OpenAI has placed a massive $10 billion bet against the GPU status quo. In a definitive move to secure its supply chain, the company finalized a deal with chipmaker Cerebras Systems to deploy 750 megawatts (MW) of compute capacity. This isn’t for training new models; it is dedicated exclusively to inference—the actual running of AI applications.
The partnership represents one of the largest non-GPU hardware commitments in history. Starting in late 2026 and rolling out through 2028, OpenAI will bring these wafer-scale systems online to handle the crushing demand for ChatGPT and its agentic successors. By diversifying away from an all-Nvidia fleet, OpenAI secures a critical lifeline for low-latency compute while handing Cerebras the commercial anchor it desperately needed before its public offering.
The Pivot: From Training to “Doing”

For years, the industry obsessed over training—feeding petabytes of text into the beast to teach it patterns. That era is peaking. As GPT-5 enters production, the real bottleneck is no longer teaching the model; it’s getting the model to answer.
Standard GPU clusters are great at parallel processing, but they can be sluggish at sequential tasks like real-time conversation or complex code generation. Data has to hop between thousands of separate chips, creating lag.
Cerebras takes a different approach. They don’t just build a bigger chip; they effectively print the entire cluster onto a single wafer. Their flagship CS-3 system uses the Wafer-Scale Engine (WSE-3), a processor the size of a dinner plate. It integrates memory and compute on a single slab of silicon. The result? Data barely has to travel. This architecture can hit inference speeds up to 15 times faster than conventional setups. For OpenAI, this means faster responses and the ability to run complex “reasoning” models without the awkward pause.
The Deal by the Numbers
OpenAI isn’t turning this all on at once.
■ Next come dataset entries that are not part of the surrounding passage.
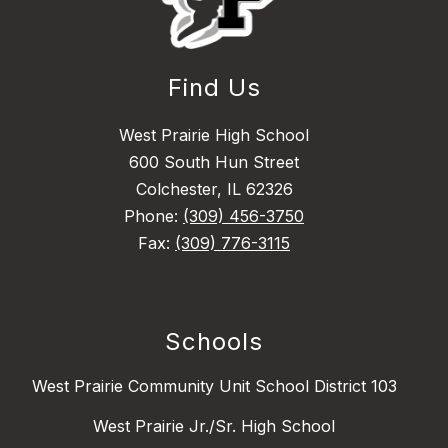
Find Us
West Prairie High School
600 South Hun Street
Colchester, IL 62326
Phone:
(309) 456-3750
Fax:
(309) 776-3115
Schools
West Prairie Community Unit School District 103
West Prairie Jr./Sr. High School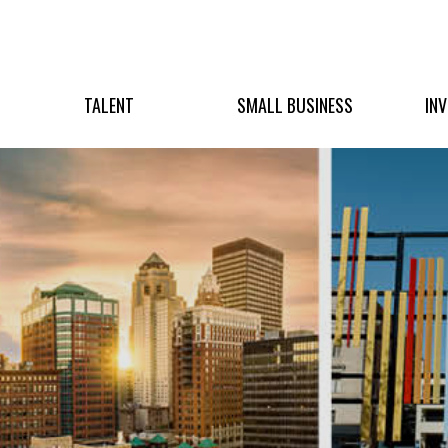
TALENT
SMALL BUSINESS
IN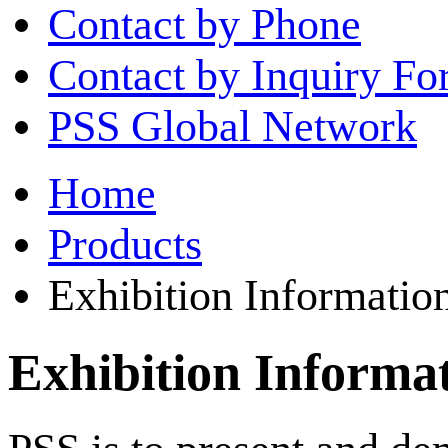
Contact by Phone
Contact by Inquiry F
PSS Global Network
Home
Products
Exhibition Informatio
Exhibition Informa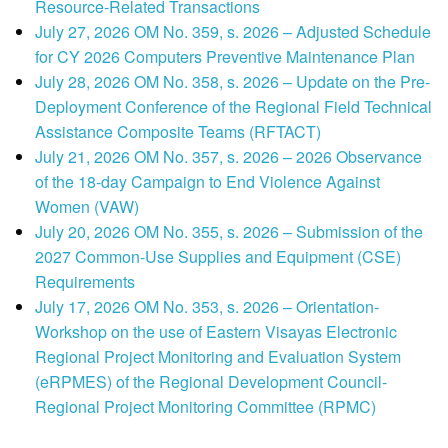
Resource-Related Transactions
July 27, 2026 OM No. 359, s. 2026 – Adjusted Schedule
for CY 2026 Computers Preventive Maintenance Plan
July 28, 2026 OM No. 358, s. 2026 – Update on the Pre-
Deployment Conference of the Regional Field Technical
Assistance Composite Teams (RFTACT)
July 21, 2026 OM No. 357, s. 2026 – 2026 Observance
of the 18-day Campaign to End Violence Against
Women (VAW)
July 20, 2026 OM No. 355, s. 2026 – Submission of the
2027 Common-Use Supplies and Equipment (CSE)
Requirements
July 17, 2026 OM No. 353, s. 2026 – Orientation-
Workshop on the use of Eastern Visayas Electronic
Regional Project Monitoring and Evaluation System
(eRPMES) of the Regional Development Council-
Regional Project Monitoring Committee (RPMC)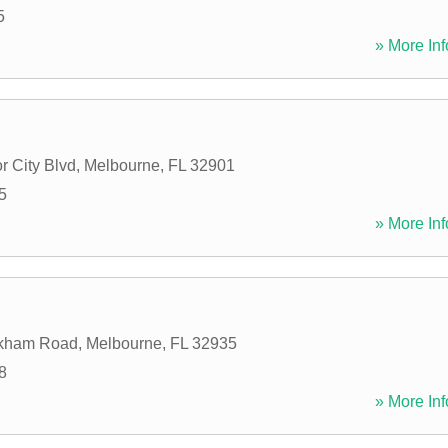
5
» More Inf
r City Blvd
,
Melbourne
,
FL
32901
5
» More Inf
kham Road
,
Melbourne
,
FL
32935
8
» More Inf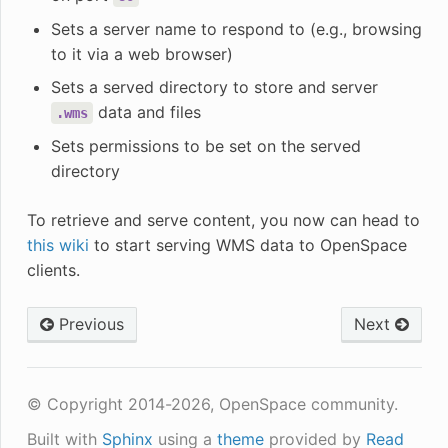
Sets a server name to respond to (e.g., browsing
to it via a web browser)
Sets a served directory to store and server
data and files
.wms
Sets permissions to be set on the served
directory
To retrieve and serve content, you now can head to
this wiki
to start serving WMS data to OpenSpace
clients.
Previous
Next
© Copyright 2014-2026, OpenSpace community.
Built with
Sphinx
using a
theme
provided by
Read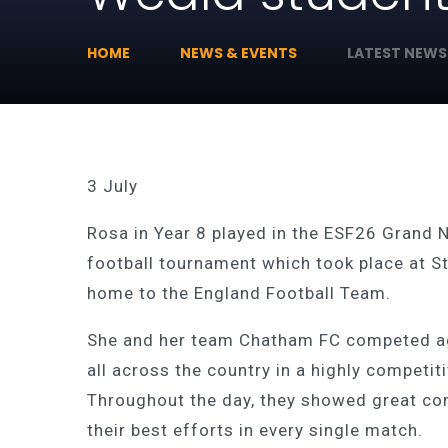
HOME
NEWS & EVENTS
LATEST NEWS
3 July
Rosa in Year 8 played in the ESF26 Grand N
football tournament which took place at S
home to the England Football Team.
She and her team Chatham FC competed a
all across the country in a highly competit
Throughout the day, they showed great co
their best efforts in every single match.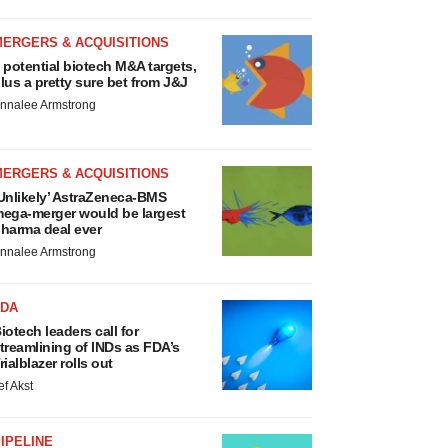
MERGERS & ACQUISITIONS
 potential biotech M&A targets,
lus a pretty sure bet from J&J
nnalee Armstrong
MERGERS & ACQUISITIONS
Unlikely’ AstraZeneca-BMS
ega-merger would be largest
harma deal ever
nnalee Armstrong
FDA
iotech leaders call for
treamlining of INDs as FDA’s
rialblazer rolls out
ef Akst
IPELINE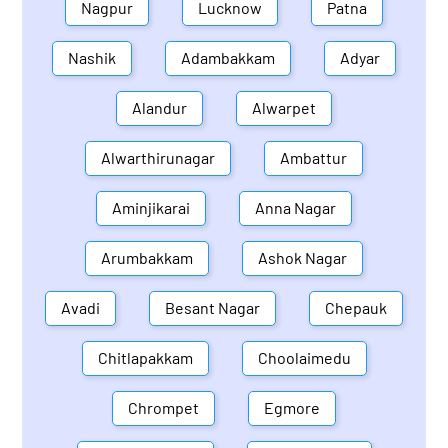
Nagpur
Lucknow
Patna
Nashik
Adambakkam
Adyar
Alandur
Alwarpet
Alwarthirunagar
Ambattur
Aminjikarai
Anna Nagar
Arumbakkam
Ashok Nagar
Avadi
Besant Nagar
Chepauk
Chitlapakkam
Choolaimedu
Chrompet
Egmore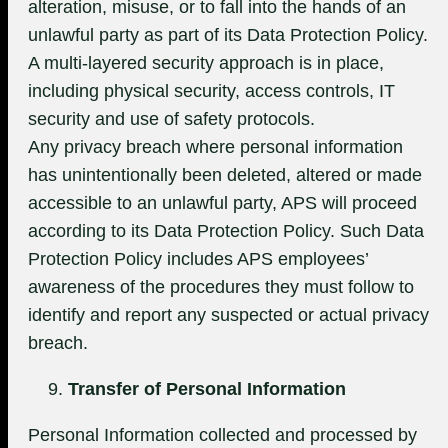
alteration, misuse, or to fall into the hands of an
unlawful party as part of its Data Protection Policy.
A multi-layered security approach is in place,
including physical security, access controls, IT
security and use of safety protocols.
Any privacy breach where personal information
has unintentionally been deleted, altered or made
accessible to an unlawful party, APS will proceed
according to its Data Protection Policy. Such Data
Protection Policy includes APS employees’
awareness of the procedures they must follow to
identify and report any suspected or actual privacy
breach.
Transfer of Personal Information
Personal Information collected and processed by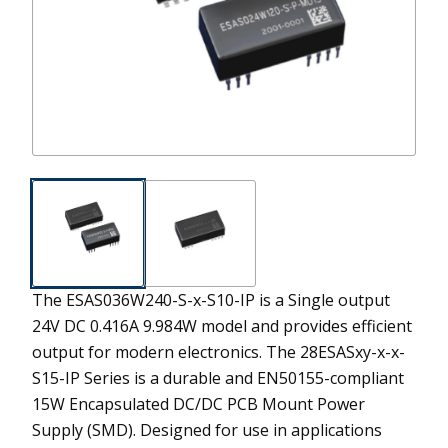
The ESAS036W240-S-x-S10-IP is a Single output
24V DC 0.416A 9.984W model and provides efficient
output for modern electronics.
The 28ESASxy-x-x-
S15-IP Series is a durable and EN50155-compliant
15W Encapsulated DC/DC PCB Mount Power
Supply (SMD). Designed for use in applications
It’s a phased rollout designed to mitigate risk while scaling up capacity.
| Metric | Deal Specifications |
|---|---|
| Total Power Capacity | 750 Megawatts (MW) |
| Estimated Value | > $10 Billion USD |
| Hardware Provider | Cerebras Systems CS-3 / WSE-3 |
| Primary Workload | Low-latency AI Inference |
| Rollout Start | Q3 2026 |
| Completion Target | 2028 |
| Key Objective | Reduce dependency on Nvidia accelerate real-time agentic AI |
To put 750MW in perspective: a standard hyperscale data center burns about 30MW to 50MW. OpenAI effectively just commissioned 15 to 20 massive facilities dedicated entirely to inference.
Buying Insurance Against a GPU Drought
Sam Altman is hedging his bets. The “resilient portfolio” strategy is a direct response to the supply chain fragility that choked the market in 2023. Reliance on a single vendor—even one as capable as Nvidia—is a vulnerability OpenAI can no longer afford.
Nvidia is still the king of training (see the recent 10GW partnership), but OpenAI is shopping around for everything else. The current hardware roster looks like this:
- AMD: A 6GW agreement for MI450 GPUs.
- Broadcom: ongoing collaboration for custom silicon.
- Cerebras: The new primary partner for speed.
Sachin Katti, OpenAI’s infrastructure lead, put it simply: match the system to the workload. Don’t waste a precious Nvidia H100 on a task a Cerebras wafer can do faster and cheaper.
Cerebras: From Niche to Mainstream
Cerebras needed this. Badly. Before this agreement, the Sunnyvale company had a dangerous problem: nearly 87% of its revenue was tied to a single client, G42. Investors get nervous when they see that kind of concentration.
This deal fixes the narrative. It proves the Wafer-Scale Engine isn’t just an impressive science project—it’s ready for critical commercial workflows. With a $10 billion backlog locked in through 2028, Cerebras transforms from a “promising startup” to a verified third player in the hardware race, sitting distinctly apart from the Nvidia/AMD duopoly.
The Power Problem

You can buy the chips, but can you plug them in? The primary constraint for AI in 2026 isn’t silicon; it’s electricity.
Deploying 750MW is a logistical nightmare. These systems run hot. The CS-3 is incredibly dense, meaning standard air cooling won’t cut it. It requires complex liquid cooling networks and massive power feeds. Success here depends on more than just hardware delivery; it depends on grid updates and whether partners like Constellation can actually restart nuclear assets like Three Mile Island to provide the necessary baseload power.
What Comes Next
We are leaving the “training at all costs” era. Now, it’s about efficiency. When AI agents start doing real work—booking flights, writing entire software modules, handling customer service—latency isn’t just annoying; it breaks the product.
OpenAI is paying a premium to ensure their models don’t lag. By locking in massive capacity for high-speed inference now, they are trying to outrun competitors stuck on standard GPU clouds. If Cerebras delivers, it could force a total rethink of data center architecture, moving the industry away from general-purpose chips and toward specialized processors for the daily grind of AI.